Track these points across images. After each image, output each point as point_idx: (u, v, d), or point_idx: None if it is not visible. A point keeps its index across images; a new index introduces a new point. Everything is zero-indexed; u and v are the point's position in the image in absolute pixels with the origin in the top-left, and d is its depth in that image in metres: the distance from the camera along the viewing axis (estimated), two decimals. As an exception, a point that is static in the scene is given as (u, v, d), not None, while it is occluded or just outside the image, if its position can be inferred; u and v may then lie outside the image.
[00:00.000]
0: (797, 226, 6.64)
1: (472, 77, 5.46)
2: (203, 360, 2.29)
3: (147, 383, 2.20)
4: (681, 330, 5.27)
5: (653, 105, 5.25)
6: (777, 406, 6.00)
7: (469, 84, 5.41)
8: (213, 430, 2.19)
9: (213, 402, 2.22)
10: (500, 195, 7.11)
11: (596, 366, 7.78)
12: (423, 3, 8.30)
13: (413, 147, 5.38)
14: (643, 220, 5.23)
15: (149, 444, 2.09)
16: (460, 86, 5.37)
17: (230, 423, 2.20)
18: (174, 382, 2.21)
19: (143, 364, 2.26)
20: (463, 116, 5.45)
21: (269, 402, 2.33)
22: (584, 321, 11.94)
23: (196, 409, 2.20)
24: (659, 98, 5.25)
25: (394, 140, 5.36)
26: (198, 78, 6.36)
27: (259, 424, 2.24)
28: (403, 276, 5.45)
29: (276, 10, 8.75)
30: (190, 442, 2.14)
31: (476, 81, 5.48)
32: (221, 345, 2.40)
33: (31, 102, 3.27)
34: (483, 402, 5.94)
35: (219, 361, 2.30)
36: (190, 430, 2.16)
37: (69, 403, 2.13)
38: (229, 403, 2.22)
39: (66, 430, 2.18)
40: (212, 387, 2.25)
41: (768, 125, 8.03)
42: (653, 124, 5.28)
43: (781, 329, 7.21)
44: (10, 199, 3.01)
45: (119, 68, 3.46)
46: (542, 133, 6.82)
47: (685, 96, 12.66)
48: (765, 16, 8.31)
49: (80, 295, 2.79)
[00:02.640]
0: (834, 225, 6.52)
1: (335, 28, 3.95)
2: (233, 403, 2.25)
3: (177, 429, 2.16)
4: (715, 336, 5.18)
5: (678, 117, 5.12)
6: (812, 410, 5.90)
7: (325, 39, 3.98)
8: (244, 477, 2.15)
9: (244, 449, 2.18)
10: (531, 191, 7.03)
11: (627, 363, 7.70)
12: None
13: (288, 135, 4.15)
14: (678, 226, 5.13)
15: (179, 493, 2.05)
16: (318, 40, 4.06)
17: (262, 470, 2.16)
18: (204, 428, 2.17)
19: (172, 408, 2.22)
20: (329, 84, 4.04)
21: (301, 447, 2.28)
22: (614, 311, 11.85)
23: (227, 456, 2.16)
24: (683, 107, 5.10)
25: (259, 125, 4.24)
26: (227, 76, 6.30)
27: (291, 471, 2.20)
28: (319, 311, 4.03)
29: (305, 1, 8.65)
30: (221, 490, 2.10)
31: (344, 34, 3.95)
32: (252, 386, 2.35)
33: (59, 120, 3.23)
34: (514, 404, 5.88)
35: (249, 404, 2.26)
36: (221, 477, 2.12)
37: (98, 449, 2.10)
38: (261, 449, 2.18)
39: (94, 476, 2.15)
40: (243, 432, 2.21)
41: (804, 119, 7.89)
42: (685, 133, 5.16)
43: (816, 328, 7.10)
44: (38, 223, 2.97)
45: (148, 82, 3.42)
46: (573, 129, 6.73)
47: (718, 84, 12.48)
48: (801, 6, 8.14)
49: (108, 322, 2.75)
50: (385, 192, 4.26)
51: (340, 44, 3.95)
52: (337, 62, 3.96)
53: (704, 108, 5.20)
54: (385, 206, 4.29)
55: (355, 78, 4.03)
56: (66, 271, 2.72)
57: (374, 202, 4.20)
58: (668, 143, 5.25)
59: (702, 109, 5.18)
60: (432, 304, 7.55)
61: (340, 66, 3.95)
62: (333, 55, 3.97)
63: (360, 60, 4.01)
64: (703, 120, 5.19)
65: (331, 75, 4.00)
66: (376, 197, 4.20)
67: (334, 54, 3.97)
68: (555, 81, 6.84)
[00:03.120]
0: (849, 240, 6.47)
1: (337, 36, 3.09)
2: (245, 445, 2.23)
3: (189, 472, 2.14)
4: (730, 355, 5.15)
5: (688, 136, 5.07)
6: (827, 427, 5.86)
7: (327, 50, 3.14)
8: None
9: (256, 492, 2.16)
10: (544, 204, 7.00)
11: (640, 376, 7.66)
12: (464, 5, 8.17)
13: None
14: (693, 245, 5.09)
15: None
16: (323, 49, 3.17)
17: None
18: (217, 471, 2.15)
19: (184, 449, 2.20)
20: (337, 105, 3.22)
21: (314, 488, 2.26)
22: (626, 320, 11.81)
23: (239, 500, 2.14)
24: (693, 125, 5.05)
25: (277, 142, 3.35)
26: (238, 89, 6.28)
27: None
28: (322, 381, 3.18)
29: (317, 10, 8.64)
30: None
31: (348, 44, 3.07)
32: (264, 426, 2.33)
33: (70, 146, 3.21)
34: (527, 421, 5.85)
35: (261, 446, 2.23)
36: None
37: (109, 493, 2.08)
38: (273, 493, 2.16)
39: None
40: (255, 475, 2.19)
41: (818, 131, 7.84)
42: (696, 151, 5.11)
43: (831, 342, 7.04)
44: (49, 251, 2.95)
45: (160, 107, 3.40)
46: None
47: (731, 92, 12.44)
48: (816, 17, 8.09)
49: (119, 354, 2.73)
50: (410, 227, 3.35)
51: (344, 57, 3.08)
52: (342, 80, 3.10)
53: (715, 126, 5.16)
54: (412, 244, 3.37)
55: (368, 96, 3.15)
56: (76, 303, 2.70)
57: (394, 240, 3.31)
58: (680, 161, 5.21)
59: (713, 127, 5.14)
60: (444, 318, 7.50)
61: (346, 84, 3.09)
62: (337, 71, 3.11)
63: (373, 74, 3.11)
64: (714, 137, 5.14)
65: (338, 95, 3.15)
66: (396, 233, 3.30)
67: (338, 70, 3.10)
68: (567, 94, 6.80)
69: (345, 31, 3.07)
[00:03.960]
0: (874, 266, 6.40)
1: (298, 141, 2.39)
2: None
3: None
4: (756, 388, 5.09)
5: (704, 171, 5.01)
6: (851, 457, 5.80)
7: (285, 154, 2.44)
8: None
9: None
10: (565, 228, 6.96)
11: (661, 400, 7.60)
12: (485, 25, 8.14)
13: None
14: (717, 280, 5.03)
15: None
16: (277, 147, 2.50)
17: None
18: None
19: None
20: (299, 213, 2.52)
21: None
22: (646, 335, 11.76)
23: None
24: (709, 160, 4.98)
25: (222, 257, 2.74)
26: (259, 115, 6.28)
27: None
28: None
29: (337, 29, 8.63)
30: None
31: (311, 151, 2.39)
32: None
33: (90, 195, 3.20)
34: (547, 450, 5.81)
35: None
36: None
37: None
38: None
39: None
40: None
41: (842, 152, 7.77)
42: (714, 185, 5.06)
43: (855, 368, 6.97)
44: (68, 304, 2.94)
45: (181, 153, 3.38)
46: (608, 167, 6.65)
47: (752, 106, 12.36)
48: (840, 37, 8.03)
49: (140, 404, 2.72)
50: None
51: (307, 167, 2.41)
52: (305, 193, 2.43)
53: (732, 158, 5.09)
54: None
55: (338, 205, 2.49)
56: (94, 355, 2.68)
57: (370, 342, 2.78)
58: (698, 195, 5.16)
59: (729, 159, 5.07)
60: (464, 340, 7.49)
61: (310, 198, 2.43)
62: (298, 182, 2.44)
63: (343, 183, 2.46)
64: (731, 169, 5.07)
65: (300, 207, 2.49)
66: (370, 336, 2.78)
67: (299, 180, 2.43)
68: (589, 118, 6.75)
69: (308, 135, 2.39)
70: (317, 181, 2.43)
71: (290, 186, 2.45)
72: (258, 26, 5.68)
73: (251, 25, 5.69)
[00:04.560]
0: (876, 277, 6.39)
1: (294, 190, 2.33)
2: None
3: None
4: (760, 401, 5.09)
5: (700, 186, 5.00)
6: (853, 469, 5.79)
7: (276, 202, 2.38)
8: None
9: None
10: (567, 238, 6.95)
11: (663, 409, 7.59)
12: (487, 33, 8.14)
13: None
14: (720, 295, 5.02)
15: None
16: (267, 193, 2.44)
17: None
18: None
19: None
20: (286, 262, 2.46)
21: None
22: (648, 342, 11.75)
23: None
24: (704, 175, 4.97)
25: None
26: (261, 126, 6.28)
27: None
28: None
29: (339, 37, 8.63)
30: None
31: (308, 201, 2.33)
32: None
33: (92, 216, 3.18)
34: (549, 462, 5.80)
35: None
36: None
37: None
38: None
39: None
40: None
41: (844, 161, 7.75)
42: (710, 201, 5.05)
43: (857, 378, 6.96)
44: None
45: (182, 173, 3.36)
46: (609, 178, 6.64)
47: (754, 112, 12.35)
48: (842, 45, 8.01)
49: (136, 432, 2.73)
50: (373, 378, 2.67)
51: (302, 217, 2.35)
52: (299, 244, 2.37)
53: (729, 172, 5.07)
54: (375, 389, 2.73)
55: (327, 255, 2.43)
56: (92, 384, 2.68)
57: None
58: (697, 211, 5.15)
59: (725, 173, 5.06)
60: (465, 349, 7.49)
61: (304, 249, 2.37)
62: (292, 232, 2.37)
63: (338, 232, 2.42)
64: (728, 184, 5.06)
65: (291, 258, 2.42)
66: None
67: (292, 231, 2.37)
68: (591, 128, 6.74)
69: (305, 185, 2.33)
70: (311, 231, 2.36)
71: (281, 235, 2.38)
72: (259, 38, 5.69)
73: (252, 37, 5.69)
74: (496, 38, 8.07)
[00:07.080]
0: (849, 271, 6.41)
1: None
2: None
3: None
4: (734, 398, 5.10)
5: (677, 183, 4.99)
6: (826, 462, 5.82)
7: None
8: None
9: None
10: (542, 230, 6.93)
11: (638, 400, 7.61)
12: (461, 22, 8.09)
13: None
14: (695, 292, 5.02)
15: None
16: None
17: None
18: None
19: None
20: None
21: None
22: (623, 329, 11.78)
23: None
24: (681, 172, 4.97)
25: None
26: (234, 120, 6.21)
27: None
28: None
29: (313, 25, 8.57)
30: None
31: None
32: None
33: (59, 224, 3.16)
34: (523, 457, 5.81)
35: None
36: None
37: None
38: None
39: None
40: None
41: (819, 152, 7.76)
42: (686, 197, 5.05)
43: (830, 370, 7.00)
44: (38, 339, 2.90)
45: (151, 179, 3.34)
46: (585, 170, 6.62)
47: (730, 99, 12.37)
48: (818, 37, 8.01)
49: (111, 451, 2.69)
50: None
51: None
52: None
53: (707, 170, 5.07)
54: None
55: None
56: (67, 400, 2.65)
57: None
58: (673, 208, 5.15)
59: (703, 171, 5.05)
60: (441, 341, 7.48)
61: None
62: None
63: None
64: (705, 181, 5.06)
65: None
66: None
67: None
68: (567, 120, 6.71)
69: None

- What you are asked to do: Please reproduce the lines from the line with "60: (432, 304, 7.55)" to the line with "37: (109, 493, 2.08)", both ends included, exactly as they appear above.

- Problem solution:
60: (432, 304, 7.55)
61: (340, 66, 3.95)
62: (333, 55, 3.97)
63: (360, 60, 4.01)
64: (703, 120, 5.19)
65: (331, 75, 4.00)
66: (376, 197, 4.20)
67: (334, 54, 3.97)
68: (555, 81, 6.84)
[00:03.120]
0: (849, 240, 6.47)
1: (337, 36, 3.09)
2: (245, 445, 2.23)
3: (189, 472, 2.14)
4: (730, 355, 5.15)
5: (688, 136, 5.07)
6: (827, 427, 5.86)
7: (327, 50, 3.14)
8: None
9: (256, 492, 2.16)
10: (544, 204, 7.00)
11: (640, 376, 7.66)
12: (464, 5, 8.17)
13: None
14: (693, 245, 5.09)
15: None
16: (323, 49, 3.17)
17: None
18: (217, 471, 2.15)
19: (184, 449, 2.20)
20: (337, 105, 3.22)
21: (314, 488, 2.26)
22: (626, 320, 11.81)
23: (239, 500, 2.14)
24: (693, 125, 5.05)
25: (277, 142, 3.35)
26: (238, 89, 6.28)
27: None
28: (322, 381, 3.18)
29: (317, 10, 8.64)
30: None
31: (348, 44, 3.07)
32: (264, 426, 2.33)
33: (70, 146, 3.21)
34: (527, 421, 5.85)
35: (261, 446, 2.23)
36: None
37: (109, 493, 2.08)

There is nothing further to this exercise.